## THE PROBLEM
Reproduce word for word everything in the passage below on the nation's mental health system, from "As a manifestation" down to "continued to widen.".

*** Opening of TEXT FOR ANALYSIS ***

Our elected officials in Washington often struggle to find common ground, but legislators on both sides of the aisle support the idea that it is time to fix our nation’s broken mental health system. The recent gun control debate has put a spotlight on these overlooked and underfunded services, and the exposure reveals holes in our mental health safety net.

As a manifestation of a struggling economy, states have slashed more than $4.3 billion from mental health budgets since 2009. The cuts have closed the doors to many treatment programs nationwide, forced the layoffs of case managers, and reduced availability of outpatient counseling, medications and family support services. Thus, the gaps in mental health services have continued to widen.

As a nation, we need to do a better job of getting people who need services into treatment. Most of those who need mental health treatment never receive it. The Centers for Disease Control and Prevention finds less than one-third of adults and only half the children with a diagnosable mental disorder receive mental health services in a given year.

*** Close of TEXT FOR ANALYSIS ***
*** Opening of COLLECTED MATERIAL ***

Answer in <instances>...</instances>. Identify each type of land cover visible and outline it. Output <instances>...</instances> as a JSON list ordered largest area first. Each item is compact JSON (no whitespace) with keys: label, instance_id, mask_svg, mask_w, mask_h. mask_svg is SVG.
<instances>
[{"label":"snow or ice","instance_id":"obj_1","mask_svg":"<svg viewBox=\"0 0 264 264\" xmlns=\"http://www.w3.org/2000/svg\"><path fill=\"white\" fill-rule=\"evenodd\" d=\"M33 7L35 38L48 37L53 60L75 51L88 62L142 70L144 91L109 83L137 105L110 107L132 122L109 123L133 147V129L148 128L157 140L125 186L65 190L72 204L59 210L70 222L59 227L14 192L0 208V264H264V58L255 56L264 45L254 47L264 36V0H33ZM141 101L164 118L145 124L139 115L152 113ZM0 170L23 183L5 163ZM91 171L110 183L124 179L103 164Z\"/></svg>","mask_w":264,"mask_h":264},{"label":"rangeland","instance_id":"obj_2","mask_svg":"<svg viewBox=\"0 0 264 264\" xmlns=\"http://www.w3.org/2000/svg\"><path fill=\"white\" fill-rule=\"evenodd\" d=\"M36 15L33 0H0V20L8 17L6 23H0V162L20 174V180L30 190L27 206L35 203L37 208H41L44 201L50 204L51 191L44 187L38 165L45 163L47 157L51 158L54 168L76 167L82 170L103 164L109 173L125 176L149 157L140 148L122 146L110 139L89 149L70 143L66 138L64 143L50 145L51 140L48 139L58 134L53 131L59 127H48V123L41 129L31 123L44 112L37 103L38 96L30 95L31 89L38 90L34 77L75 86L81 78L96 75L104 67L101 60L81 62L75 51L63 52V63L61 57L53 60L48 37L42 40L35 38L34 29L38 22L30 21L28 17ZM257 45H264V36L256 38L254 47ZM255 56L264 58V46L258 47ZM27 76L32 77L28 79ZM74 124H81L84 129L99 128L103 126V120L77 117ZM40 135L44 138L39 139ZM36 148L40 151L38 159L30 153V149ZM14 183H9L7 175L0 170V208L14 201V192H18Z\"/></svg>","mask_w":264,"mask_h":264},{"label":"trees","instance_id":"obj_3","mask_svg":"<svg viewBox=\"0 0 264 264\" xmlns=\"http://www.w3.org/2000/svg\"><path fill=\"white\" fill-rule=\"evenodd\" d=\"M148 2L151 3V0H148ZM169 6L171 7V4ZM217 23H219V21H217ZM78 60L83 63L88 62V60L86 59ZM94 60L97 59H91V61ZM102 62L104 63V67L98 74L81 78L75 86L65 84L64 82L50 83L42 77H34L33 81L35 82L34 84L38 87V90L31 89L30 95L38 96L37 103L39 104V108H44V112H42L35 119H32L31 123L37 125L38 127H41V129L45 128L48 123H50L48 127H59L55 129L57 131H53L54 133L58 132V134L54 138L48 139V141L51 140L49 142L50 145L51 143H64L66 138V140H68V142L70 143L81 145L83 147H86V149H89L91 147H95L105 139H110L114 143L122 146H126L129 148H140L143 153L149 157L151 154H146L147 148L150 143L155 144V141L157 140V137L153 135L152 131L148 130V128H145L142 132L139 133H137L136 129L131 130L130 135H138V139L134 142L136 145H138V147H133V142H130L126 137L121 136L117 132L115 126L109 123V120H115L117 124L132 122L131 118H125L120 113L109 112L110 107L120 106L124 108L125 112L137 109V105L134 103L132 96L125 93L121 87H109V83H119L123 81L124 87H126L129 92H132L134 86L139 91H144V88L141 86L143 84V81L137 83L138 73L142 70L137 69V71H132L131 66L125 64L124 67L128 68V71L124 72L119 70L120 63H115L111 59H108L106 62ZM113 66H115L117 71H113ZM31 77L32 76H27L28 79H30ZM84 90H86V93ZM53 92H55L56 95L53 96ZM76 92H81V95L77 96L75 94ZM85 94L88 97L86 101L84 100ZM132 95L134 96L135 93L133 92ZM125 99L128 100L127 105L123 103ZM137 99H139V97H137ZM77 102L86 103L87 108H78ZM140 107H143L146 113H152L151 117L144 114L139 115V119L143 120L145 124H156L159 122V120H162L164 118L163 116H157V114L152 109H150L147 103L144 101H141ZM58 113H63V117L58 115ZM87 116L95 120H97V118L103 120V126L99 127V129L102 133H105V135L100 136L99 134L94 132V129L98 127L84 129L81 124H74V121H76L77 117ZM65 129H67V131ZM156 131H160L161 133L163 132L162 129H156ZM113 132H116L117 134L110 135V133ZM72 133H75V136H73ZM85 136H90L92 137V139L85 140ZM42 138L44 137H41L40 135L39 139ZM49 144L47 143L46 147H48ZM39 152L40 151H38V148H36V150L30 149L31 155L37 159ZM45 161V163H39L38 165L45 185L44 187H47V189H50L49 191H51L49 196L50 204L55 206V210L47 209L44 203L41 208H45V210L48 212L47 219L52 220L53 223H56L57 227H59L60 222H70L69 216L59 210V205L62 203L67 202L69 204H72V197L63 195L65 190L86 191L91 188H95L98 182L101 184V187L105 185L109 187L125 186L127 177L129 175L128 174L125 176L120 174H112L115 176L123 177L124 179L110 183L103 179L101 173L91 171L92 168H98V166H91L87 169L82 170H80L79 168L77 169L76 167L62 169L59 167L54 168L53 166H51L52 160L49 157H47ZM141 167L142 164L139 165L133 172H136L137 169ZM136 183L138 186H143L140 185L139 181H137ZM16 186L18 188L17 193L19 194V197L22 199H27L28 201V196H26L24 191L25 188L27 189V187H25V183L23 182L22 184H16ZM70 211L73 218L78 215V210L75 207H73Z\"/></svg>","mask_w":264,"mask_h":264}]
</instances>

*** Close of COLLECTED MATERIAL ***

## OUTPUT OF THE EXERCISE
As a manifestation of a struggling economy, states have slashed more than $4.3 billion from mental health budgets since 2009. The cuts have closed the doors to many treatment programs nationwide, forced the layoffs of case managers, and reduced availability of outpatient counseling, medications and family support services. Thus, the gaps in mental health services have continued to widen.